Hi I’m totally new to this so I don’t know the short hand sorry in advance!
This is going to take a while. I’ve found out I’m pregnant approx 12 weeks. The father of my unborn child was a brief relationship that ended quite badly...
we were seeing each other approximately 3 weeks he was going thru a really hard time and I was trying to be there for him although I knew in my heart it would never work out. He started to become really over bearing constantly telling me he loved me, needing me with him at all times, consistently trying to over power me and assert control. When I found it safe to do so I left immediately never looking back. I have been in this kind of relationship before and knew the signs and that I could not do it again. I blocked him from having any contact wotsoever.

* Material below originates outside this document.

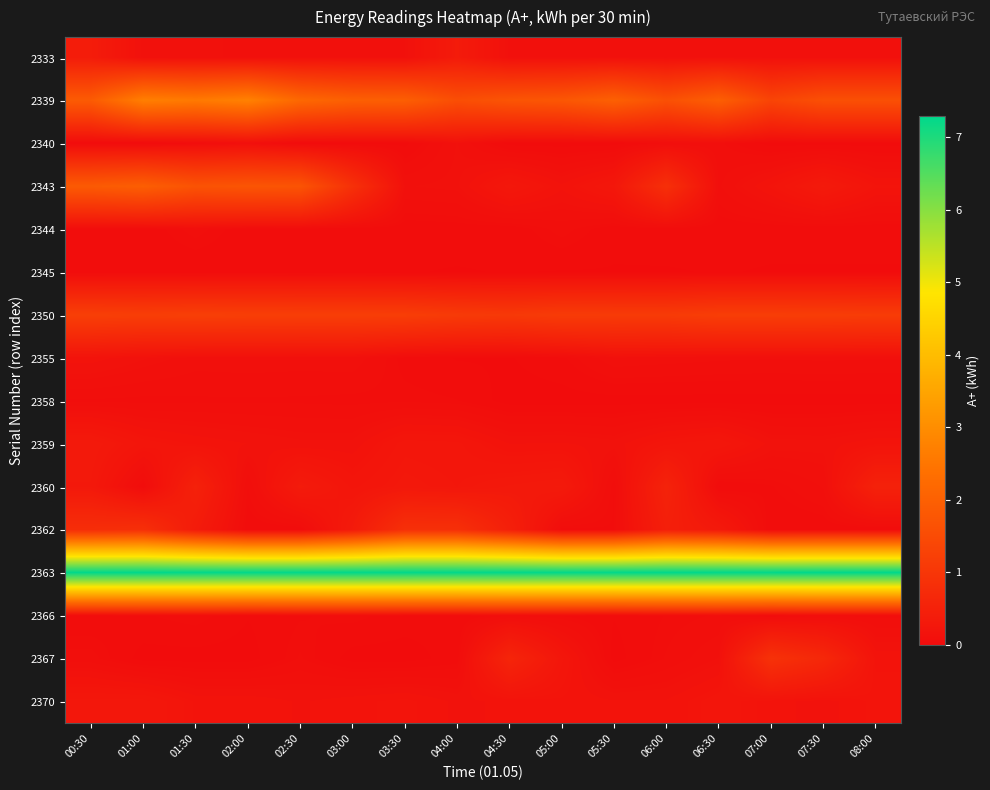

Between 08:00 and 06:30, which is larger?

06:30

I found out 3 weeks later I was pregnant by him, I slowly tried to speak to him again test the water to c if after the hard time he had went thru he had calmed down any but he was worse than ever, constantly sending me messages, turning up at my place of work, drinking to excess and calling me some of the most horrific names imaginable. This is without him knowing about the baby.
I still haven’t told him, I’m really unsure if it would be the right thing to do. I’m 31 he’s 53 and has told me from the beginning in no uncertain terms does he ever want any more children ( he has 2 adult offspring )

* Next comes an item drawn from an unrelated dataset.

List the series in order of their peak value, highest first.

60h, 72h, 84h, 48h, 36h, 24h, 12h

I’m really struggling, initially I thought it would be easier not to have he baby at all, I’m already a single mother with a 12 year old daughter. I have got over the shock and believe I could be an amazing mum the second time round. I have always been on my own with my girl. She has a loving healthy relationship with her dad and his family. She’s an absolute credit to me.
I would be totally on my own, both my parents have passed away within the last 5 years, so I would have no help in that respect. I have a couple of good friends, but no immediate family to speak of.
Would like any advice... should I tell the baby’s dad? Do I have the right to go it alone without consulting him? I’m scared of his reaction and the abuse I will receive on top of wot Ive already had from him?